Rodriguez, 19, a Chatsworth pro whose strengths were suited to the natural street-type terrain set up outside Staples Center, won the bronze medal on the street course in 2003. On Thursday, he started slowly but gained momentum over a course that included steps, concrete walls and barriers, ramps, handrails, and benches.
A lengthy succession of successful maneuvers -- which included lots of kickflips, tail and nose slides -- made him the clear leader going into the final portion of the competition, a 15-minute expression session on a stairway handrail.
That was when his father, comedian-actor Paul Rodriguez, got especially nervous. "I knew that if he didn't land right on the rail, I'd never be a grandfather -- and I want to be a grandfather," he said, casting a proud look his son's way.
With his triumph, and a final score of 90.25, Rodriguez earned $50,000.
There will be no repeat medal performance for Ryan Sheckler, 14, the second-year pro from San Clemente, who surprised some of his older peers by winning the gold last year in the skate park competition (there are only street, vert and big-air competitions this year).
Sheckler was ninth in a field of 11 and was never able to get anything going.
Montreal's Pierre-Luc Gagnon used a variety of difficult maneuvers to score a 93.66 on his first of three runs in the vert competition, leaving his nine adversaries with no choice but to try more difficult routines in hopes of attaining a higher score.

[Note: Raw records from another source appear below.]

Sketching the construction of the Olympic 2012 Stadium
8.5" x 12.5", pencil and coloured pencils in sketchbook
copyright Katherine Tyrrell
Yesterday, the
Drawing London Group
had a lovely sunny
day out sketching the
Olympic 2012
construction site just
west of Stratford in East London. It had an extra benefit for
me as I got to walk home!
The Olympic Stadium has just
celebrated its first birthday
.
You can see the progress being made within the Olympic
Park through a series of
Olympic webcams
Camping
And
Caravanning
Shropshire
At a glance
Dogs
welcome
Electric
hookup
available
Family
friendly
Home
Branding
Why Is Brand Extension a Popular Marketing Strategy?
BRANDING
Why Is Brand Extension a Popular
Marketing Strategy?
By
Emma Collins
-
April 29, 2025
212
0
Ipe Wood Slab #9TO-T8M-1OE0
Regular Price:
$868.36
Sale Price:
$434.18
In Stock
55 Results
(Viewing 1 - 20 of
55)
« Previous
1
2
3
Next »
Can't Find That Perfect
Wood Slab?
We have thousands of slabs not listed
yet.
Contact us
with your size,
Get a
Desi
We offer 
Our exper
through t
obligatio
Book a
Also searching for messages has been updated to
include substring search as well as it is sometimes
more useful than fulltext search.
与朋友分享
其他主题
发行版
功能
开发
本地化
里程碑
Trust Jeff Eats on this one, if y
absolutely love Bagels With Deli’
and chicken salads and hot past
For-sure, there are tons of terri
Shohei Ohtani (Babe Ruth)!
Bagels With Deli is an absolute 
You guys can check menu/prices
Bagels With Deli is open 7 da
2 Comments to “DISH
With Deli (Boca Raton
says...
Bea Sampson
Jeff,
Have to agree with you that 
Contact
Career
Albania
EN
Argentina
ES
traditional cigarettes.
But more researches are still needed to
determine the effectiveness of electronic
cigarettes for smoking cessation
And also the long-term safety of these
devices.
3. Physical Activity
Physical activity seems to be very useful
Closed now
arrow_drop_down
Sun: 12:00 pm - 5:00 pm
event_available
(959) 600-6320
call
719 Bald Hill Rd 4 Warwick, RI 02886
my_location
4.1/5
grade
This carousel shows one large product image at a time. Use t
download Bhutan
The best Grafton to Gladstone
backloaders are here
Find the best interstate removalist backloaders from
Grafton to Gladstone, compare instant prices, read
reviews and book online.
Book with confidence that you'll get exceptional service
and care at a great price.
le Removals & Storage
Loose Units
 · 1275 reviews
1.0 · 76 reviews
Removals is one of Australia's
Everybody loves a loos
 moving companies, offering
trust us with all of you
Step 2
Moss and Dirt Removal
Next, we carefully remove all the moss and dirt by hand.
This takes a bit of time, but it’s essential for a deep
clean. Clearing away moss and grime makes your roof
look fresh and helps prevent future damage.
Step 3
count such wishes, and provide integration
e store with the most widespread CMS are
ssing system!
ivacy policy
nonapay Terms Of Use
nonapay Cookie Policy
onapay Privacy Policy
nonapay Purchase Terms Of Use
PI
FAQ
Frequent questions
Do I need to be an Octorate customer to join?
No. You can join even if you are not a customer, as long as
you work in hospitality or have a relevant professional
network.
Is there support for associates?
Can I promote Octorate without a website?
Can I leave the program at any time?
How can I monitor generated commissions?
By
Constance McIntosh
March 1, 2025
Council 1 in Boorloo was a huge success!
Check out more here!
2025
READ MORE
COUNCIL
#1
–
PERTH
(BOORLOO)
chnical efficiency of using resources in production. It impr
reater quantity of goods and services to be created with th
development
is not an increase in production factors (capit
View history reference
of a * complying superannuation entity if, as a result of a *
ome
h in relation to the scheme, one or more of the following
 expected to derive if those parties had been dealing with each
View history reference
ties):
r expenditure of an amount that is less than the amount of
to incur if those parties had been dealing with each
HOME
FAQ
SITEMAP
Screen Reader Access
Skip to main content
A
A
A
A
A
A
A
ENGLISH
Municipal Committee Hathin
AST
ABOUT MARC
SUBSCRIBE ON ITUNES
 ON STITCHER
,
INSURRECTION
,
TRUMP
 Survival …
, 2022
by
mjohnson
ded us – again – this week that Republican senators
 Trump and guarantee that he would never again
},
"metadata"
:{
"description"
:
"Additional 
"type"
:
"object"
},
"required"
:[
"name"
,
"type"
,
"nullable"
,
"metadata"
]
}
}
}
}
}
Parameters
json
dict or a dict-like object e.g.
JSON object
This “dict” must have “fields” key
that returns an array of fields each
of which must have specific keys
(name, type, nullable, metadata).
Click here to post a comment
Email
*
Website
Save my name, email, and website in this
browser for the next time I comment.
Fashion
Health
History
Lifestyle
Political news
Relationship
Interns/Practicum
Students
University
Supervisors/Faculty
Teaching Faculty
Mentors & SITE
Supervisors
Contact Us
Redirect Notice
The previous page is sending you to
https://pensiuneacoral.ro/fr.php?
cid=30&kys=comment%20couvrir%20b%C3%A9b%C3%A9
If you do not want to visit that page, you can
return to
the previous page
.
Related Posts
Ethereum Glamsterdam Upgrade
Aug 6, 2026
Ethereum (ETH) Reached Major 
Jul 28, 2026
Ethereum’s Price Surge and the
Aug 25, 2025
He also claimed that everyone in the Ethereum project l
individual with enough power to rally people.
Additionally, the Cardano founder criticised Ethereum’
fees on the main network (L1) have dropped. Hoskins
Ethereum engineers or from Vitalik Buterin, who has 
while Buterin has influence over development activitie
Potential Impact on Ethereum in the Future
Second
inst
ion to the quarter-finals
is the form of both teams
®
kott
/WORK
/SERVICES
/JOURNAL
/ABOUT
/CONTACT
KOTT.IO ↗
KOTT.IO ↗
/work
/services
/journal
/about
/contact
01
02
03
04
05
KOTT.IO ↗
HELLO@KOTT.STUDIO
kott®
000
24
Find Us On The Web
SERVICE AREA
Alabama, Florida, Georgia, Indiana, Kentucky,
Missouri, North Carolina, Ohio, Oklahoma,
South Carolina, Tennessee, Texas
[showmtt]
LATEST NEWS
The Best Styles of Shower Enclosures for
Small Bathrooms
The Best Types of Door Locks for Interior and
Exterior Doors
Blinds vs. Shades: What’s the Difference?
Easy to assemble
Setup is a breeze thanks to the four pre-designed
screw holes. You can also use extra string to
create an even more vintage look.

None were able to do so as the event came down to the night's final run.
There stood Bucky Lasek, and into the ramp he went, feeling so charged up he felt as though "there was a pit bull behind me." The 31-year-old from Carlsbad executed all of his high-flying, twisting maneuvers -- finishing up with his signature frontside heel-flip gay twist -- to register a score of 95.00 and emerge triumphant.
It was his fourth X Games gold medal in the vert competition -- the most of any skateboarder.
"If there wasn't so many people here I would have cried," Lasek said afterward. " I feel like the luckiest person in the world."
Gagnon, winner of the vert and best trick competitions in 2002, said he didn't feel too unlucky. "Bucky did it so good, and I'm happy for him," he said.
The women's street finals are today, and the women's vert finals and the men's vert best trick finals are Saturday. The big-air finals are Sunday.